Tytuł "Clube da esquina", dosłownie klub na rogu, to zarazem nazwa muzycznego kolektywu, którego początki sięgają wczesnych lat 60. Milton Nascimento przeprowadził się wówczas na studia do Belo Horizonte w stanie Minas Gerais. gwałtownie wzbudził zainteresowanie swoich umuzykalnionych sąsiadów, nastoletnich braci Márcio i Lô Borgesów. Spędzali ze sobą mnóstwo czasu, dyskutując, wymieniając się muzycznymi doświadczeniami, słuchając płyt, wspólnie grając i komponując. Z czasem w tych spotkaniach zaczęli brać udział inni muzycy, jak grający na klawiszach Wagner Tiso, gitarzysta Toninho Horta, basista Beto Guedes czy perkusista Robertinho Silva. Gdy pod koniec dekady Nascimento zaczął wydawać albumy pod własnym nazwiskiem, chętnie korzystał z ich kompozytorskiego lub instrumentalnego wsparcia - szczególnie na płycie "Milton" z 1970 roku, gdzie zresztą znalazła się kompozycja o tytule "Clube da esquina", napisana przez lidera z braćmi Borges. Jednak dopiero kolejny album powstał w naprawdę kolektywny sposób, choćby jeżeli za kompozycje ponownie odpowiadała w większości wspomniana wyżej trójka. Nagrania trwały kilka tygodni, muzycy sporo improwizowali i eksperymentowali, zamieniali się instrumentami. Nascimento pozostał głównym wokalistą, ale w trzech utworach zastąpił go lub wspomógł go Guedes, a aż w sześciu Lô Borges, który w zamian za swój wkład został wyróżniony jako współtwórca albumu.

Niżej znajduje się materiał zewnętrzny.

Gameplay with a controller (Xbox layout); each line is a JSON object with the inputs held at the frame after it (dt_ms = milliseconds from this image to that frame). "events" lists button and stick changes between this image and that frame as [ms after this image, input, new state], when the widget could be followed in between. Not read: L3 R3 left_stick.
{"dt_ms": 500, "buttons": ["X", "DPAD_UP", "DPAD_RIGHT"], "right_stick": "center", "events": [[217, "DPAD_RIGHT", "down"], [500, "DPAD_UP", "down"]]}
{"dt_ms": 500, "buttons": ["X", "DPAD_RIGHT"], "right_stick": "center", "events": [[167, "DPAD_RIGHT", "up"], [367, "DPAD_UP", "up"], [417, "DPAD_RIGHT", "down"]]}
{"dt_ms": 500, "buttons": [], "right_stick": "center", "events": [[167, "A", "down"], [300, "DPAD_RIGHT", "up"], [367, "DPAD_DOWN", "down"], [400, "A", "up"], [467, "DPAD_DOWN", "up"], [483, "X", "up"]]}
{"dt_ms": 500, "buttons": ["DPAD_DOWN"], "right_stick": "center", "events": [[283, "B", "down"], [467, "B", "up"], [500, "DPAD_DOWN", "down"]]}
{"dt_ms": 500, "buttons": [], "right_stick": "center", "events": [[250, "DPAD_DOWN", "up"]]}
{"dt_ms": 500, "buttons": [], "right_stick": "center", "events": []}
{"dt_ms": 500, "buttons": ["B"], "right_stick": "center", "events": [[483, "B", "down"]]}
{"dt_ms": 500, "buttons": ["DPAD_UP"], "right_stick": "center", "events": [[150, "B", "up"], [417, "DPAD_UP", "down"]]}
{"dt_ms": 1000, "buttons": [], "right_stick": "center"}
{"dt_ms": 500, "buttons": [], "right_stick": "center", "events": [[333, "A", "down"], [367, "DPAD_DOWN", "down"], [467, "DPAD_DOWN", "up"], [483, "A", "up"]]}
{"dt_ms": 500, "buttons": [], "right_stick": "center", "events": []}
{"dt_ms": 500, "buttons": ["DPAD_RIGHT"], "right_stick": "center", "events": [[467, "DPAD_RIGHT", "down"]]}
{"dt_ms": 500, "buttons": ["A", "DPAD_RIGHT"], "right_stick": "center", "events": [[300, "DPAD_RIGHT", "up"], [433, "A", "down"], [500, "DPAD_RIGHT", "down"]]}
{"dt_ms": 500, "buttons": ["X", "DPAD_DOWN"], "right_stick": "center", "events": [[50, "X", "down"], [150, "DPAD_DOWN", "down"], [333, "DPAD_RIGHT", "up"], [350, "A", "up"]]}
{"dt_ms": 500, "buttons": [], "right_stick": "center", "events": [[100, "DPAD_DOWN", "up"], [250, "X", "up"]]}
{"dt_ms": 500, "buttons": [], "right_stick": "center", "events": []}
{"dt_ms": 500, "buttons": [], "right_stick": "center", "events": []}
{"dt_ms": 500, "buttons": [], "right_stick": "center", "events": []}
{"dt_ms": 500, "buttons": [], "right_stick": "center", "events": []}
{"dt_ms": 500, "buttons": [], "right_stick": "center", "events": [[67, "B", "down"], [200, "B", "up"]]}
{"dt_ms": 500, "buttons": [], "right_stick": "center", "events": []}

Czytaj też: [Recenzja] Wayne Shorter featuring Milton Nascimento - "Native Dancer" (1975)

Wbrew powszechnej opinii, zdjęcie z okładki "Clube da esquina" nie przedstawia Nascimento i Borgesa. Różnica wieku miedzy muzykami wynosi dziesięć lat, a poza tym nie znali się w dzieciństwie. Nie są to również, jak również wskazywano, Nascimento i Tiso. To po prostu przypadkowi chłopcy, których uwiecznił z okna swojego garbusa Carlos da Silva Assunção Filho, fotograf znany lepiej pod pseudonimem Cafi, a zarazem znajomy muzyków, którym zdjęcie bardzo się spodobało. O tym, iż znaleźli się na okładce popularnego albumu, obaj dowiedzieli się czterdzieści lat później, gdy odnaleźli ich dziennikarze lokalnej gazety z Minas Gerais. Zgodzili się wówczas na udział w sesji odtwarzającej oryginalne zdjęcie na potrzeby okolicznościowego artykułu o "Clube da esquina", a tuż potem pozwali Nascimento i Borgesa o naruszenie ich praw niematerialnych oraz wykorzystanie wizerunku bez zgody. Skończyło się na tym, iż sami musieli pokryć koszty sądowe, gdy po jedenastu latach zakończono proces uznaniem sprawy za przedawnioną. Okładka, ze zdjęciem ubogich chłopców, idealnie oddaje stan ówczesnej Brazylii.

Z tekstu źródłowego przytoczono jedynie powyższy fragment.